Più controlli in montagna e informazioni: a Cortina il piano contro l’overtourism

L’iniziativa di Comune, Provincia con il sostegno della Regione Veneto. Il progetto sarà operativo durante la stagione estiva

Escursionisti in fila sul sentiero per il lago di Sorapiss
Escursionisti in fila sul sentiero per il lago di Sorapiss

La Provincia di Belluno e il Comune di Cortina d'Ampezzo, con il sostegno della Regione Veneto, hanno avviato un percorso condiviso per la definizione di un accordo operativo volto a rafforzare il controllo del territorio extraurbano ampezzano durante la stagione estiva.

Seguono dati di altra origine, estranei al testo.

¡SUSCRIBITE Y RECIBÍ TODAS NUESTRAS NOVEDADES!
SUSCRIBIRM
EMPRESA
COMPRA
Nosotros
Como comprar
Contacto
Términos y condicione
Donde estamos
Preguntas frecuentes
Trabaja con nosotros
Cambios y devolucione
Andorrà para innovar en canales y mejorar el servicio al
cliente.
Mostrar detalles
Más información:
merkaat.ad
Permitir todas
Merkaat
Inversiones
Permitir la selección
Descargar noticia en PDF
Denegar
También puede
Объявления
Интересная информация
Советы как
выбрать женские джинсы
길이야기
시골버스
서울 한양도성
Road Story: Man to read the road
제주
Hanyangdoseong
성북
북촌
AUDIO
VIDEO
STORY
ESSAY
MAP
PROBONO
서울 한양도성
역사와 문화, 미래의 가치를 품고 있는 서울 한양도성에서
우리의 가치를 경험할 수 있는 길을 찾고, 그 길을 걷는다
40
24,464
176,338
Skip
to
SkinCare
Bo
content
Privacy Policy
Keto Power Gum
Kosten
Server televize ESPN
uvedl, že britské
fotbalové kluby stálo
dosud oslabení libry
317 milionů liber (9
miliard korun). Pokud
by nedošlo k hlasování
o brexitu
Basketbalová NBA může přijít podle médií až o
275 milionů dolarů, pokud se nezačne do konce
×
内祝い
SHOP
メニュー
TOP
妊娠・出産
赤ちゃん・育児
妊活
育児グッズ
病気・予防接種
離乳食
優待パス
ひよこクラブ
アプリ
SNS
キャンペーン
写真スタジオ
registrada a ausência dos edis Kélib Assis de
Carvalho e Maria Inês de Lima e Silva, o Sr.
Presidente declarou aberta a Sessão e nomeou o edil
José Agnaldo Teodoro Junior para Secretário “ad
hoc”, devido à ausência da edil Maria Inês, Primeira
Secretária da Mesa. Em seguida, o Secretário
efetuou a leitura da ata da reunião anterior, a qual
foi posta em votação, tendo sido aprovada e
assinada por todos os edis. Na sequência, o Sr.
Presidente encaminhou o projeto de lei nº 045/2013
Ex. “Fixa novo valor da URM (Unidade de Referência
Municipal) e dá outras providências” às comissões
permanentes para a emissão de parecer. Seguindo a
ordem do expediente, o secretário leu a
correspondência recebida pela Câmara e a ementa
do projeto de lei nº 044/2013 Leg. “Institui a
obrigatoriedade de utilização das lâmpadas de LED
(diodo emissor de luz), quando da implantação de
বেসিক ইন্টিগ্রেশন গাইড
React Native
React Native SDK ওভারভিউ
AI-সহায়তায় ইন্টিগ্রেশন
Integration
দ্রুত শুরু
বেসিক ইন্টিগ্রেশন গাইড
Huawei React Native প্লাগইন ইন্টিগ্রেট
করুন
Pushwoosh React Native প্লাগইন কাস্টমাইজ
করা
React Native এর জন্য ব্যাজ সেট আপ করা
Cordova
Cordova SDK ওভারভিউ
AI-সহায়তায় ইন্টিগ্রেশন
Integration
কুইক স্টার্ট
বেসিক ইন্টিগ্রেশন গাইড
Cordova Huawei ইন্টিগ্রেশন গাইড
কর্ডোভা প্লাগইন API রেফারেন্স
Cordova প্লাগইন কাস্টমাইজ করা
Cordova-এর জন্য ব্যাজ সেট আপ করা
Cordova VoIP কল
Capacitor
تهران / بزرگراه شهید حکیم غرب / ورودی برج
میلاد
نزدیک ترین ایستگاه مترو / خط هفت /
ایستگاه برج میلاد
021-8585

L'intesa - informa la Regione - prevede il coinvolgimento della Polizia Provinciale, che opererà grazie a risorse messe a disposizione dal Comune di Cortina, con l'obiettivo di garantire una maggiore tutela ambientale e un utilizzo più consapevole e sostenibile delle aree montane.

L'iniziativa nasce in risposta al crescente afflusso turistico atteso nei mesi estivi, anche alla luce della grande visibilità internazionale in occasione delle recenti Olimpiadi, e si inserisce in una strategia più ampia di gestione responsabile dei flussi turistici nelle aree di pregio naturalistico.

Nel dettaglio, l'accordo prevederà una presenza più capillare della Polizia Provinciale lungo i sentieri, nelle aree prative e nelle zone di alta quota, con attività che spazieranno dalla vigilanza al supporto informativo ai visitatori, fino alla prevenzione di comportamenti scorretti o dannosi per l'ambiente.

Il progetto ha ricevuto l'appoggio dell'assessore alla Montagna Dario Bond, che ha sottolineato il valore strategico dell'iniziativa: «Questo accordo va nella direzione giusta - afferma - perché dimostra come la collaborazione tra enti possa tradursi in azioni concrete a favore della sostenibilità e della tutela del territorio. Il turismo è una risorsa fondamentale per le nostre montagne e non va demonizzato, ma gestito con attenzione e responsabilità. La volontà congiunta di Provincia e Comune di Cortina rappresenta un'opportunità importante per affrontare in modo strutturato il tema dell'overtourism, valorizzando al contempo il territorio e garantendone la tutela.

La Regione Veneto guarda con grande interesse a questo progetto, che può diventare un punto di riferimento anche per altre realtà montane: la sfida è trovare un equilibrio tra sviluppo turistico e conservazione ambientale".